* [Exercise material]

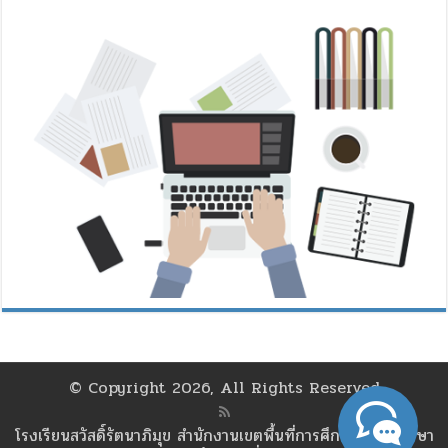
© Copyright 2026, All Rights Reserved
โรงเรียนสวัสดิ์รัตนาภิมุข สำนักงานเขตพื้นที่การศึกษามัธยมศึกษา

...

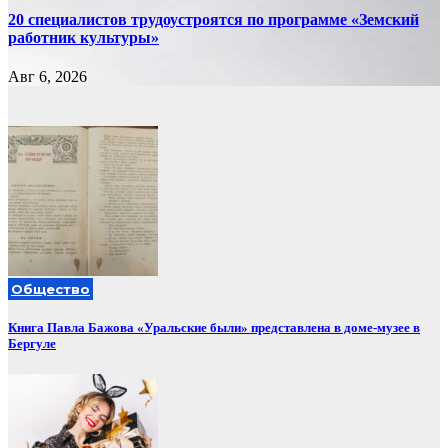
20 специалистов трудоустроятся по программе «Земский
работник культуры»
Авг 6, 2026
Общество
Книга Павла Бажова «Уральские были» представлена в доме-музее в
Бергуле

* [Required action] Would you output, from the records above, exactly the run of lines that starts at the line containing "All Rights Reserved" and ends at the line containing "โรงเรียนสวัสดิ", and only that run?

* [Result for this task]
© Copyright 2026, All Rights Reserved
โรงเรียนสวัสดิ์รัตนาภิมุข สำนักงานเขตพื้นที่การศึกษามัธยมศึกษา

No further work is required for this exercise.